Tuesday Link Dump

No teaching today, so it's time to catch up - there are quizzes to grade and solutions to a problem set to type up for the students. I post the worked out solutions to my problem sets on the web after the problem set has been collected so students see where they went astray in the assignment (and it saves time in class - they can see digest the solutions on their own time rather than me having to blow a whole class period working through them).

And last but not least, I have RESEARCH to do. I've got a paper to carve up and rewrite. The initial draft of the paper was written by my colleagues -- a very good theorist, and a very young but promising empiricist. But the other two "ain't from around these parts". So, since I'm the only one who speaks (and writes) English as a first language, I get to be the writer/editor. Luckily, I like editing.

It's even more interesting, since our study extends some seminal work by someone who's likely to be the referee. So I have to be vewwy, vewwy careful to be complimentary of his contributions (after all, while I'm not hunting Wabbits, I AM hunting publications). Ah well, that's what Chapstick is for.

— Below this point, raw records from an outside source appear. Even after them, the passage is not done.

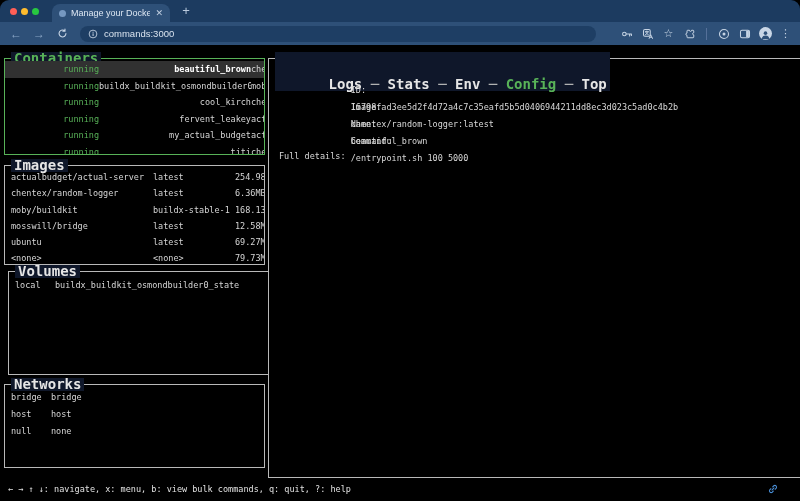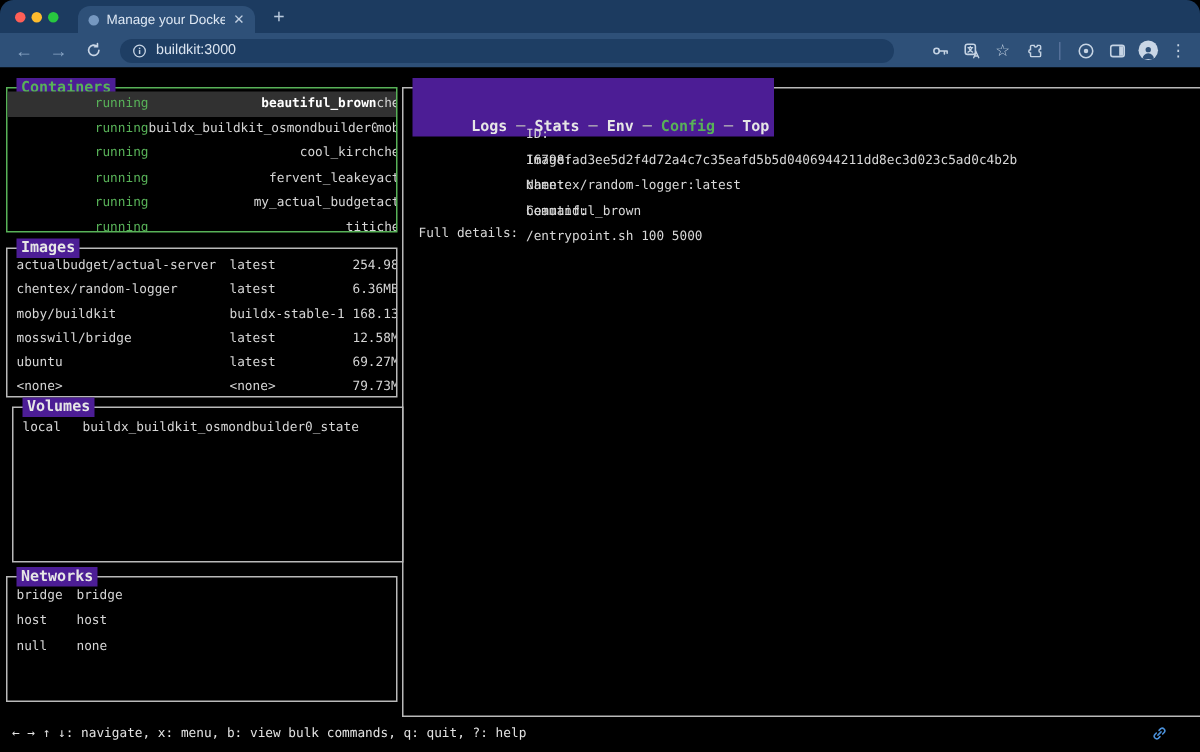--- a/index.html
+++ b/index.html
@@ -26,21 +26,21 @@
   .ticon { width:13px; height:13px; display:flex; align-items:center; justify-content:center; color:#c6d4e4; font-size:11px; }
   .divider { width:1px; height:12px; background:#557099; margin:0 2px; }
   .avatar { width:13px; height:13px; border-radius:50%; background:#c9d6e6; display:flex; align-items:flex-end; justify-content:center; overflow:hidden; }
   .kebab { font-size:11px; color:#c6d4e4; letter-spacing:0; }
 
   
   .content { position:absolute; top:45px; left:0; width:800px; height:456px; background:#000;
              font-family:"DejaVu Sans Mono", monospace; font-size:8.5px; color:#d6d6d6; }
   .panel { position:absolute; border:1px solid #b9b9b9; }
   .panel.focused { border-color:#58b258; }
-  .panel-title { position:absolute; top:-7px; left:6px; background:#4c1d95; padding:0 3px; font-weight:bold; font-size:10px; line-height:13px; color:#e6e6e6; white-space:pre; }
+  .panel-title { position:absolute; top:-7px; left:6px; background:#0f172a; padding:0 3px; font-weight:bold; font-size:14px; line-height:13px; color:#e6e6e6; white-space:pre; }
   .panel.focused > .panel-title { color:#58b258; }
   .panel-body { position:absolute; inset:0; overflow:hidden; }
 
   .row { display:flex; height:16.5px; line-height:16.5px; padding-left:6px; white-space:nowrap; overflow:hidden; }
   .row.selected { background:#313131; }
   .c-status { width:88px; color:#58b258; flex:0 0 auto; }
   .c-name   { width:152px; flex:0 0 auto; overflow:hidden; }
   .row.selected .c-name { color:#ffffff; font-weight:bold; }
   .c-image  { flex:1; overflow:hidden; }
   .i-name { width:142px; flex:0 0 auto; overflow:hidden; }
@@ -108,21 +108,21 @@
       <svg width="11" height="11" viewBox="0 0 16 16">
           <path d="M13 8a5 5 0 1 1-1.5-3.6M11.6 1.6v3h-3" fill="none" stroke="#c9d6e6" stroke-width="1.6" stroke-linecap="round"></path>
         </svg>
     </div>
     <div class="address">
       <svg width="10" height="10" viewBox="0 0 16 16">
           <circle cx="8" cy="8" r="6.2" fill="none" stroke="#c6d4e4" stroke-width="1.4"></circle>
           <rect x="7.3" y="7" width="1.6" height="4.2" fill="#c6d4e4"></rect>
           <rect x="7.3" y="4.4" width="1.6" height="1.6" fill="#c6d4e4"></rect>
         </svg>
-      <span class="url">buildkit:3000</span>
+      <span class="url">commands:3000</span>
     </div>
     <div class="tool-icons">
       <div class="ticon">
         <svg width="12" height="12" viewBox="0 0 16 16">
             <circle cx="4.5" cy="8" r="2.4" fill="none" stroke="#c6d4e4" stroke-width="1.4"></circle>
             <path d="M6.9 8h7M11.5 8v2.6M13.9 8v2" fill="none" stroke="#c6d4e4" stroke-width="1.4" stroke-linecap="round"></path>
           </svg>
       </div>
       <div class="ticon">
         <svg width="12" height="12" viewBox="0 0 16 16">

So, here are some links to keep you busy while I try to be productive:
Stockpickr has a list of the Top 100 Business Blogs (and no, FR isn't on it - sniff!).

CFO.com discusses some issues related to spreadsheet security.

What should you call the payouts an executive receives following a merger? Footnoted.org has some examples from recent mergers.

Banks are talking about developing "Death derivatives". If they can get the right data, it could potentially provide pension funds another tool for hedging mortality risk.

Finally, for the "inside baseball" post of the day, it looks like discrimination in higher education is still around. But now it's against Asian American Students. After all, it wouldn't be fair to make admissions decisions strictly based on merits now, would it?
Back to work -- I don't have tenure yet!